> Aim of the task
Find the line that contains "X204089000Y-100584000D03*". Then set down that line and all the lines after it, to the end of the records, exactly and with nothing added.

(Circuit design data)
- - -

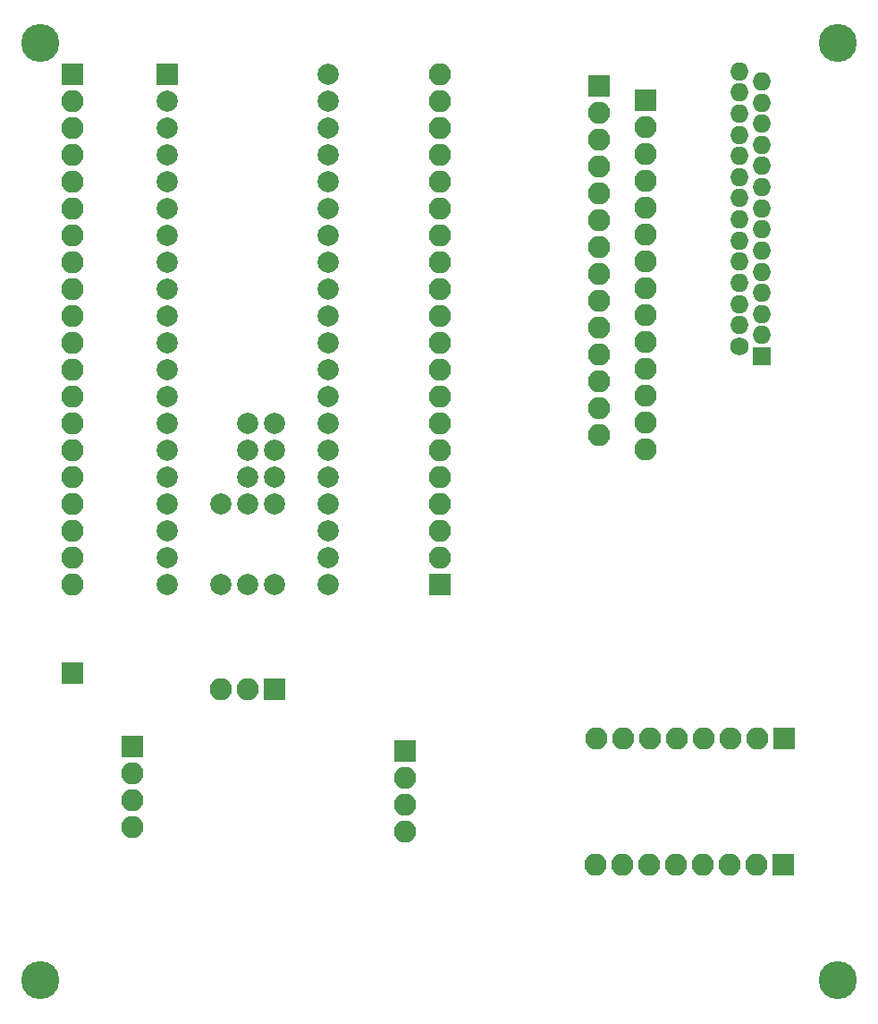
<source format=gbr>
G04 #@! TF.GenerationSoftware,KiCad,Pcbnew,(5.0.0-3-g5ebb6b6)*
G04 #@! TF.CreationDate,2019-09-06T00:58:35-07:00*
G04 #@! TF.ProjectId,keyboard,6B6579626F6172642E6B696361645F70,rev?*
G04 #@! TF.SameCoordinates,Original*
G04 #@! TF.FileFunction,Soldermask,Bot*
G04 #@! TF.FilePolarity,Negative*
%FSLAX46Y46*%
G04 Gerber Fmt 4.6, Leading zero omitted, Abs format (unit mm)*
G04 Created by KiCad (PCBNEW (5.0.0-3-g5ebb6b6)) date Friday, September 06, 2019 at 12:58:35 AM*
%MOMM*%
%LPD*%
G01*
G04 APERTURE LIST*
%ADD10R,2.100000X2.100000*%
%ADD11O,2.100000X2.100000*%
%ADD12O,1.750000X1.750000*%
%ADD13R,1.750000X1.750000*%
%ADD14C,1.750000*%
%ADD15C,2.000000*%
%ADD16R,2.000000X2.000000*%
%ADD17C,3.600000*%
G04 APERTURE END LIST*
D10*
G04 #@! TO.C,J2*
X252349000Y-122809000D03*
D11*
X249809000Y-122809000D03*
X247269000Y-122809000D03*
X244729000Y-122809000D03*
X242189000Y-122809000D03*
X239649000Y-122809000D03*
X237109000Y-122809000D03*
X234569000Y-122809000D03*
G04 #@! TD*
D12*
G04 #@! TO.C,J1*
X250190000Y-60614000D03*
X250190000Y-62614000D03*
X250190000Y-64614000D03*
X250190000Y-66614000D03*
X250190000Y-68614000D03*
X250190000Y-70614000D03*
X250190000Y-72614000D03*
X250190000Y-74614000D03*
X250190000Y-76614000D03*
X250190000Y-78614000D03*
X250190000Y-80614000D03*
X250190000Y-82614000D03*
X250190000Y-84614000D03*
D13*
X250190000Y-86614000D03*
D12*
X248140000Y-73664000D03*
X248140000Y-59664000D03*
X248140000Y-75664000D03*
X248140000Y-77664000D03*
X248140000Y-65664000D03*
X248140000Y-63664000D03*
D14*
X248140000Y-85664000D03*
D12*
X248140000Y-69664000D03*
X248140000Y-83664000D03*
X248140000Y-61664000D03*
X248140000Y-67664000D03*
X248140000Y-81664000D03*
X248140000Y-71664000D03*
X248140000Y-79664000D03*
G04 #@! TD*
D10*
G04 #@! TO.C,J7*
X234823000Y-61087000D03*
D11*
X234823000Y-63627000D03*
X234823000Y-66167000D03*
X234823000Y-68707000D03*
X234823000Y-71247000D03*
X234823000Y-73787000D03*
X234823000Y-76327000D03*
X234823000Y-78867000D03*
X234823000Y-81407000D03*
X234823000Y-83947000D03*
X234823000Y-86487000D03*
X234823000Y-89027000D03*
X234823000Y-91567000D03*
X234823000Y-94107000D03*
X239173000Y-72547000D03*
X239173000Y-75087000D03*
X239173000Y-85247000D03*
X239173000Y-67467000D03*
X239173000Y-87787000D03*
X239173000Y-64927000D03*
X239173000Y-70007000D03*
D10*
X239173000Y-62387000D03*
D11*
X239173000Y-90327000D03*
X239173000Y-92867000D03*
X239173000Y-77627000D03*
X239173000Y-80167000D03*
X239173000Y-95407000D03*
X239173000Y-82707000D03*
G04 #@! TD*
D10*
G04 #@! TO.C,J8*
X252222000Y-134747000D03*
D11*
X249682000Y-134747000D03*
X247142000Y-134747000D03*
X244602000Y-134747000D03*
X242062000Y-134747000D03*
X239522000Y-134747000D03*
X236982000Y-134747000D03*
X234442000Y-134747000D03*
G04 #@! TD*
D10*
G04 #@! TO.C,J3*
X184912000Y-59944000D03*
D11*
X184912000Y-62484000D03*
X184912000Y-65024000D03*
X184912000Y-67564000D03*
X184912000Y-70104000D03*
X184912000Y-72644000D03*
X184912000Y-75184000D03*
X184912000Y-77724000D03*
X184912000Y-80264000D03*
X184912000Y-82804000D03*
X184912000Y-85344000D03*
X184912000Y-87884000D03*
X184912000Y-90424000D03*
X184912000Y-92964000D03*
X184912000Y-95504000D03*
X184912000Y-98044000D03*
X184912000Y-100584000D03*
X184912000Y-103124000D03*
X184912000Y-105664000D03*
X184912000Y-108204000D03*
G04 #@! TD*
G04 #@! TO.C,J4*
X219710000Y-59944000D03*
X219710000Y-62484000D03*
X219710000Y-65024000D03*
X219710000Y-67564000D03*
X219710000Y-70104000D03*
X219710000Y-72644000D03*
X219710000Y-75184000D03*
X219710000Y-77724000D03*
X219710000Y-80264000D03*
X219710000Y-82804000D03*
X219710000Y-85344000D03*
X219710000Y-87884000D03*
X219710000Y-90424000D03*
X219710000Y-92964000D03*
X219710000Y-95504000D03*
X219710000Y-98044000D03*
X219710000Y-100584000D03*
X219710000Y-103124000D03*
X219710000Y-105664000D03*
D10*
X219710000Y-108204000D03*
G04 #@! TD*
G04 #@! TO.C,J5*
X204089000Y-118110000D03*
D11*
X201549000Y-118110000D03*
X199009000Y-118110000D03*
G04 #@! TD*
D10*
G04 #@! TO.C,J6*
X190627000Y-123571000D03*
D11*
X190627000Y-126111000D03*
X190627000Y-128651000D03*
X190627000Y-131191000D03*
G04 #@! TD*
G04 #@! TO.C,J9*
X216408000Y-131572000D03*
X216408000Y-129032000D03*
X216408000Y-126492000D03*
D10*
X216408000Y-123952000D03*
G04 #@! TD*
D15*
G04 #@! TO.C,U1*
X193929000Y-80264000D03*
X193929000Y-82804000D03*
X193929000Y-85344000D03*
X193929000Y-77724000D03*
X193929000Y-75184000D03*
X193929000Y-72644000D03*
X193929000Y-70104000D03*
X193929000Y-67564000D03*
X193929000Y-65024000D03*
X193929000Y-62484000D03*
D16*
X193929000Y-59944000D03*
D15*
X193929000Y-87884000D03*
X193929000Y-90424000D03*
X193929000Y-92964000D03*
X193929000Y-95504000D03*
X193929000Y-98044000D03*
X193929000Y-100584000D03*
X193929000Y-103124000D03*
X193929000Y-105664000D03*
X193929000Y-108204000D03*
X199009000Y-108204000D03*
X201549000Y-108204000D03*
X204089000Y-108204000D03*
X209169000Y-108204000D03*
X209169000Y-105664000D03*
X209169000Y-103124000D03*
X209169000Y-100584000D03*
X209169000Y-98044000D03*
X209169000Y-95504000D03*
X209169000Y-92964000D03*
X209169000Y-90424000D03*
X209169000Y-87884000D03*
X209169000Y-85344000D03*
X209169000Y-82804000D03*
X209169000Y-80264000D03*
X209169000Y-77724000D03*
X209169000Y-75184000D03*
X209169000Y-72644000D03*
X209169000Y-70104000D03*
X209169000Y-67564000D03*
X209169000Y-65024000D03*
X209169000Y-62484000D03*
X209169000Y-59944000D03*
X204089000Y-92964000D03*
X204089000Y-95504000D03*
X204089000Y-98044000D03*
X204089000Y-100584000D03*
X201549000Y-92964000D03*
X201549000Y-95504000D03*
X201549000Y-98044000D03*
X201549000Y-100584000D03*
X199009000Y-100584000D03*
G04 #@! TD*
D10*
G04 #@! TO.C,J10*
X184912000Y-116586000D03*
G04 #@! TD*
D17*
G04 #@! TO.C,REF\002A\002A*
X257429000Y-57023000D03*
G04 #@! TD*
G04 #@! TO.C,REF\002A\002A*
X181864000Y-57023000D03*
G04 #@! TD*
G04 #@! TO.C,REF\002A\002A*
X181864000Y-145669000D03*
G04 #@! TD*
G04 #@! TO.C,REF\002A\002A*
X257429000Y-145669000D03*
G04 #@! TD*
M02*

</source>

- - -

> Answer section
X204089000Y-100584000D03*
X201549000Y-92964000D03*
X201549000Y-95504000D03*
X201549000Y-98044000D03*
X201549000Y-100584000D03*
X199009000Y-100584000D03*
G04 #@! TD*
D10*
G04 #@! TO.C,J10*
X184912000Y-116586000D03*
G04 #@! TD*
D17*
G04 #@! TO.C,REF\002A\002A*
X257429000Y-57023000D03*
G04 #@! TD*
G04 #@! TO.C,REF\002A\002A*
X181864000Y-57023000D03*
G04 #@! TD*
G04 #@! TO.C,REF\002A\002A*
X181864000Y-145669000D03*
G04 #@! TD*
G04 #@! TO.C,REF\002A\002A*
X257429000Y-145669000D03*
G04 #@! TD*
M02*

</source>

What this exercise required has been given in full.